By: Maria Gemma del Remei Vercher Sifres
Obtaining a patent airway is crucial in daily practice to administer oxygen, inhalation drugs, or anesthetics for numerous interventions. For this purpose, there are both endotracheal and supraglottic intubation techniques, which avoid the insertion of devices into the tracheal lumen. However, in exotic animal practice, these procedures can be challenging as some patients have unique anatomical characteristics in their upper respiratory tract. Typically, their larynx and pharynx are smaller than in other species, and the long soft palate hinders the visualization of the epiglottis. Additionally, they have thick and fleshy lingual structures, long incisors, and large dental pieces.
Therefore, there are numerous intubation techniques described for each species studied, all of them with advantages and disadvantages that allow their routine use in exotic animal practice. Nevertheless, manufacturing and adapting existing tools and/or the innovative use of 3D printers can be considered to design and create instruments adapted to the unique anatomy of exotic animals, thus further facilitating the intubation procedure.
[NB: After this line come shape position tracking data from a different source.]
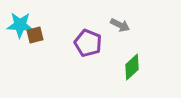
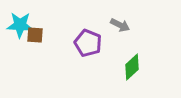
brown square: rotated 18 degrees clockwise
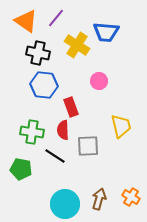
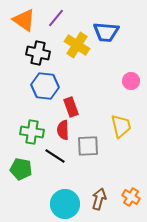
orange triangle: moved 2 px left, 1 px up
pink circle: moved 32 px right
blue hexagon: moved 1 px right, 1 px down
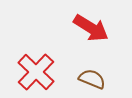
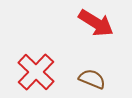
red arrow: moved 5 px right, 5 px up
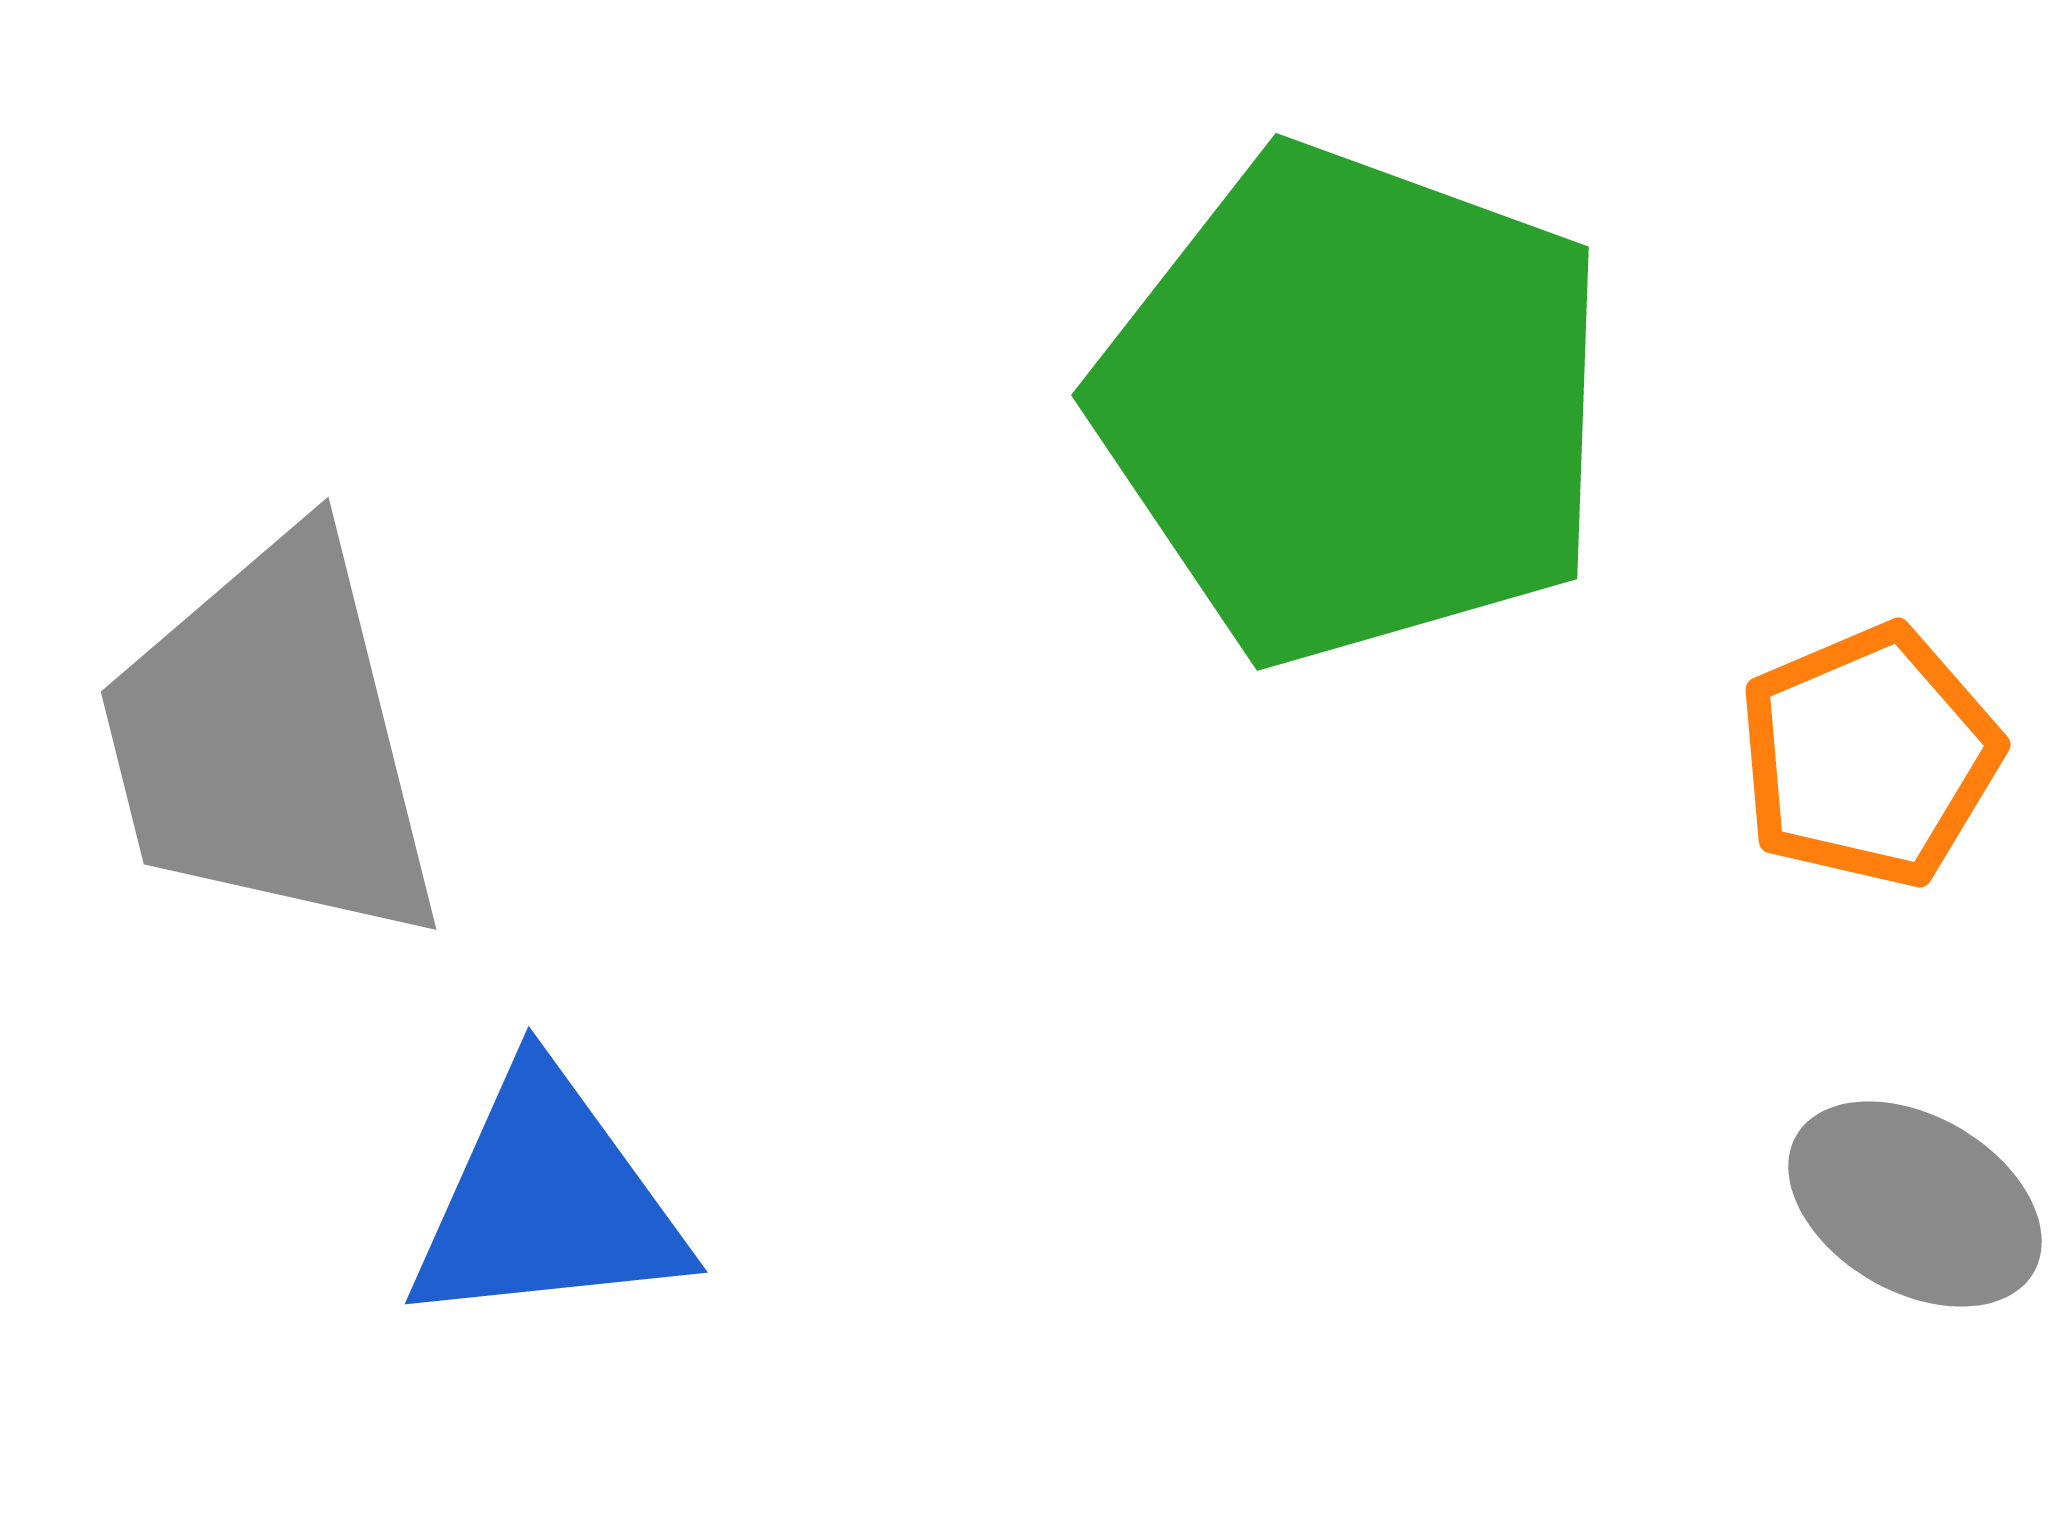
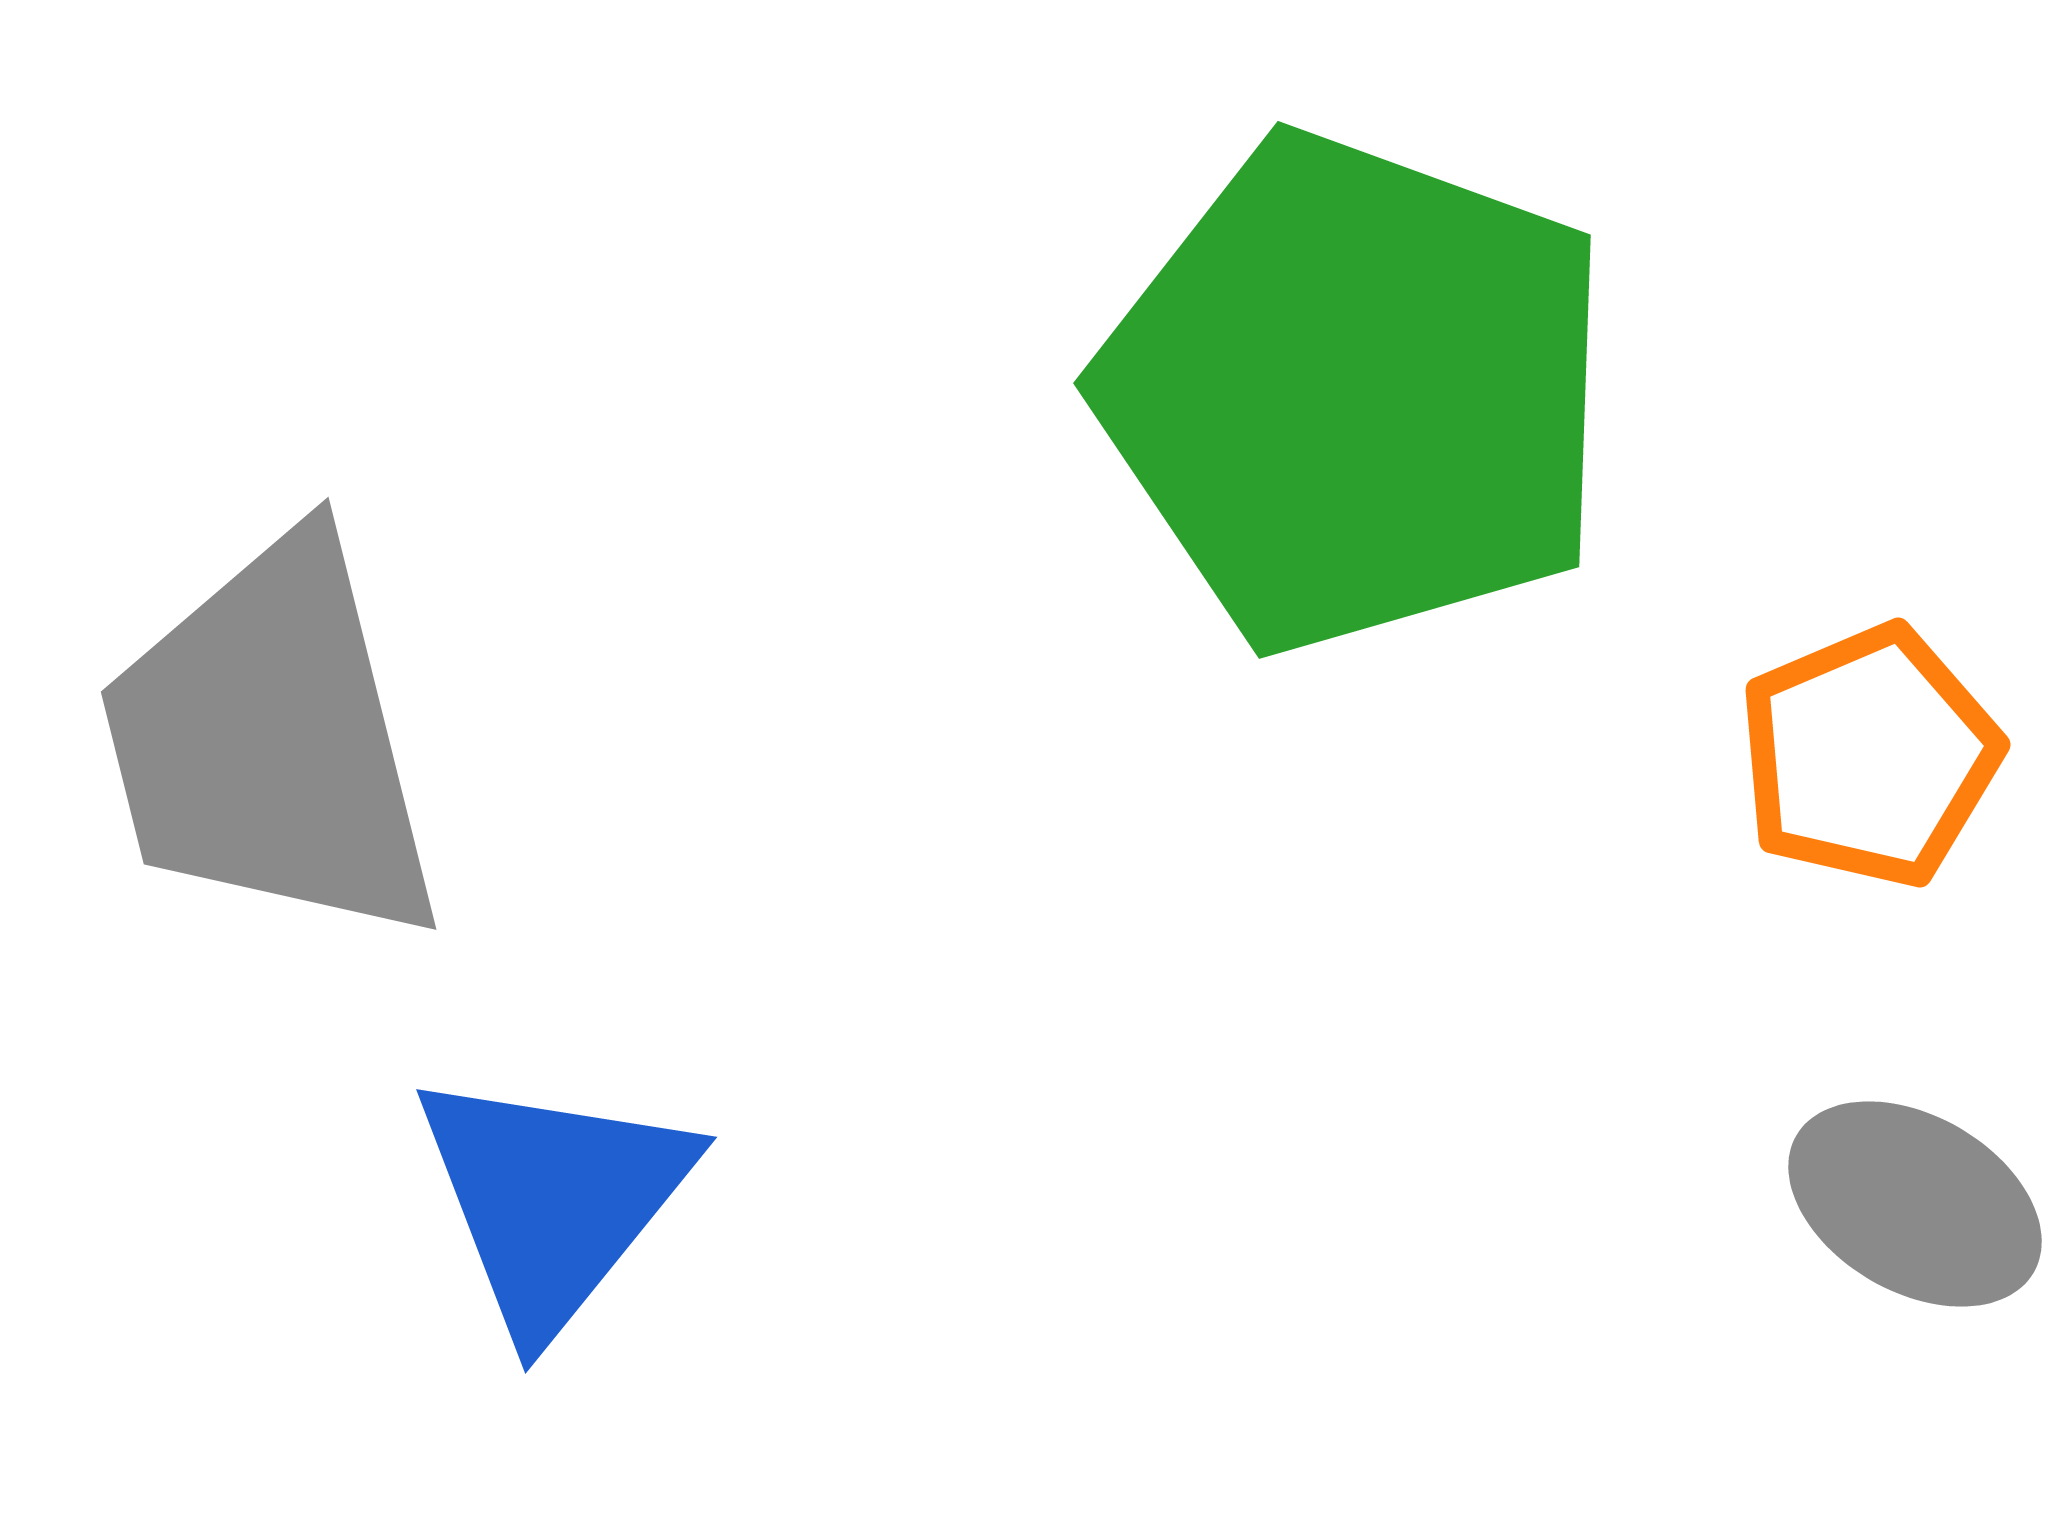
green pentagon: moved 2 px right, 12 px up
blue triangle: moved 6 px right, 1 px up; rotated 45 degrees counterclockwise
Lastly, it’s essential to highlight that the success of this procedure also relies on minimal investment in both instruments and auxiliary aids, as well as the time dedicated to it, which depends on the veterinarian’s prior experience and training.
RABBIT – Oryctolagus cuniculus
These mammals have specific anatomical features, such as a long and narrow oropharynx inside a small oral cavity. They have limited temporomandibular joint mobility, a long tongue with an elevated fleshy base (lingual toruts), relatively large incisors for their size, a small glottis, and a larynx hidden behind the tongue.
For rabbit intubation, the most popular method is the blind technique, where the use of a laryngoscope is not necessary since the glottis of the patient is never seen. To verify correct tube placement, you can perform laryngeal palpation, observe the patient’s response in a shallow plane of anesthesia (coughing, gagging), monitor capnography results, and check for condensation inside the endotracheal tube and/or listen to the patient’s breathing through it.
However, intubation with direct visualization of the glottis can also be performed with the help of a simple laryngoscope, otoscope, or another illuminated speculum.
Finally, as alternative techniques, supraglottic airway devices (SGAD) have been described. In rabbits, the most studied is the V-gel as it is a species-specific device designed to adapt to anatomical structures and create a pressure seal in the pharynx. However, other devices like the laryngeal mask, laryngeal tube, or cobraPLA have also been used in human medicine.
GUINEA PIG – Cavia porcellus
Guinea pigs are obligate nasal breathers, and due to the palatal ostium, endotracheal intubation can be challenging. This small opening in the midline surface is the only connection between the oropharynx and the pharynx. Additionally, guinea pigs have a large and elongated tongue, which covers a significant portion of the mouth and oropharynx.
Since their intubation is so complicated, the best option is indirect visualization of the glottis using a guided endoscope, video laryngoscope, or video-optic stylet. Two techniques can be performed using these instruments: the “side by side” technique, where the endoscope remains in the oral cavity to visualize the larynx while the endotracheal tube is passed parallelly to reach the trachea, and the “over the endoscope” technique, in which the endoscope is inserted inside the endotracheal tube, and both instruments advance together toward the laryngeal opening.
COMMON RAT – Rattus norvegicus
The difficulty of the procedure primarily lies in the exposure and limited access to the laryngeal opening, which is small in rats (aditus laryngis) with a restricted range of oral opening. Like rabbits, rats have a long tongue with an elevated fleshy base (lingual tortus).
Due to the lack of materials adapted to the small size of this mammal, many methods and self-designed instruments are described to perform correct intubation. Thus, a pediatric laryngoscope blade can be used, or one can be fabricated by modifying an otoscope tube. Some studies have also employed the “side by side” technique as in guinea pigs. Other authors describe the fabrication of an intubation wedge made from a 3ml plastic syringe or an SGAD by modifying the design of the human laryngeal mask. There are even 3D-printed specific laryngoscope blades for rats.
WHITE-BELLIED HEDGEHOG – Atelerix albiventris
Intubation in white-bellied hedgehogs is complicated due to their small size, a wide and voluminous tongue, prominent incisors, a small glottis, a narrow oropharynx, and large tonsils. The epiglottis is broad with a prominent apex, located dorsally to the soft palate, which must be gently displaced to visualize it. Additionally, this species is prone to developing multiple oral lesions that hinder oral cavity access, requiring resorting to tracheostomy.
To intubate these unique mammals, small endotracheal tubes or modified intravenous catheters can be used. Small-sized laryngoscopes can also be employed, and there are studies describing the successful use of the V-gel in hedgehogs.